TEXTAUSZUG:
####
Anthony Bale, geboren 1975, ist Historiker und Professor für Literatur des Mittelalters und der Renaissance am Birkbeck College der University of London. 2011 erhielt er den Philip Leverhulme Prize für herausragende junge Wissenschaftler. Er hat zahlreiche Bücher publiziert und war 2019 Fellow an der Harvard University. Er lebt in London.

Beschreibung für Leser
Unterstützte Lesegerätegruppen: PC/MAC/eReader/Tablet

Kapitel 1
Die Gestalt der Welt im Jahre 1491 oder: Beginnen wir mit Martin Behaim

Nürnberg

Eisenbalken. Hölzerne Bügel. Eimer mit Leinwand und Leim. Eine Lehmform. Farben und Tuschen in vielen Farben. Die Kunstfertigkeit und der Schweiß von Handwerksmeistern. Schmiede, Buchmaler und ein Glockengießer lassen aus alldem eine Kugel entstehen (Durchmesser: etwas mehr als fünfzig Zentimeter). Wir schreiben das Jahr 1491, und in einer erfolgreichen deutschen Handelsstadt - in Nürnberg - wird an einem nicht nur kostbaren, sondern erstaunlichen Kunstwerk gearbeitet.

Die Handwerker sind eifrig damit beschäftigt, einen Globus herzustellen: ein Modell der ganzen Welt, wie sie sie kennen. Dabei orientieren sie sich an einer eigens dafür gedruckten Landkarte.
####
(Datensätze aus einem Datenbestand)
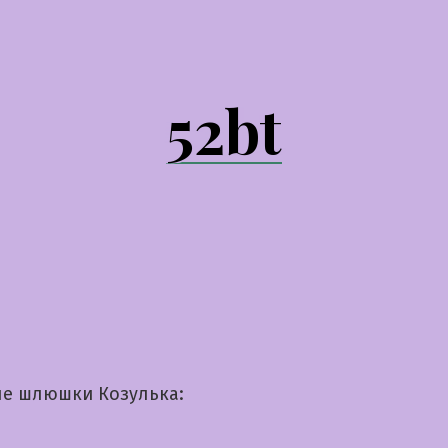
52bt
е шлюшки Козулька:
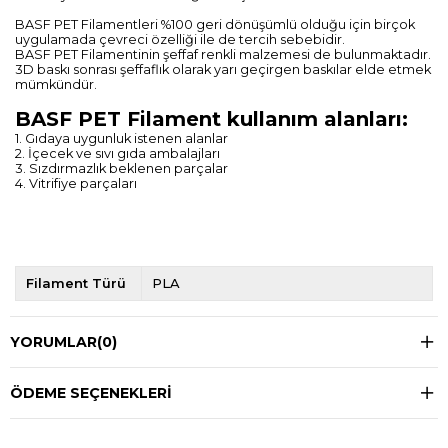
BASF PET Filamentleri %100 geri dönüşümlü olduğu için birçok
uygulamada çevreci özelliği ile de tercih sebebidir.
BASF PET Filamentinin şeffaf renkli malzemesi de bulunmaktadır.
3D baskı sonrası şeffaflık olarak yarı geçirgen baskılar elde etmek
mümkündür.
BASF PET Filament kullanım alanları:
1. Gıdaya uygunluk istenen alanlar
2. İçecek ve sıvı gıda ambalajları
3. Sızdırmazlık beklenen parçalar
4. Vitrifiye parçaları
Filament Türü
PLA
YORUMLAR
(0)
ÖDEME SEÇENEKLERI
####
ARBEITSANWEISUNGEN:
- A) Zitieren Sie aus dem Textauszug wörtlich den Abschnitt, der mit „Die Handwerker sind“ beginnt und sich bis „dafür gedruckten Landkarte.“ fortsetzt.
- B) Geben Sie aus den Datensätzen die Zeilen unverändert aus, beginnend mit der Zeile mit „BASF PET Filamentleri“ und fortlaufend bis einschließlich der letzten Zeile der Datensätze.
Textauszug und Datensätze hängen inhaltlich nicht miteinander zusammen.

LÖSUNGEN PRO AUFGABE:
- A)
Die Handwerker sind eifrig damit beschäftigt, einen Globus herzustellen: ein Modell der ganzen Welt, wie sie sie kennen. Dabei orientieren sie sich an einer eigens dafür gedruckten Landkarte.

- B)
BASF PET Filamentleri %100 geri dönüşümlü olduğu için birçok
uygulamada çevreci özelliği ile de tercih sebebidir.
BASF PET Filamentinin şeffaf renkli malzemesi de bulunmaktadır.
3D baskı sonrası şeffaflık olarak yarı geçirgen baskılar elde etmek
mümkündür.
BASF PET Filament kullanım alanları:
1. Gıdaya uygunluk istenen alanlar
2. İçecek ve sıvı gıda ambalajları
3. Sızdırmazlık beklenen parçalar
4. Vitrifiye parçaları
Filament Türü
PLA
YORUMLAR
(0)
ÖDEME SEÇENEKLERI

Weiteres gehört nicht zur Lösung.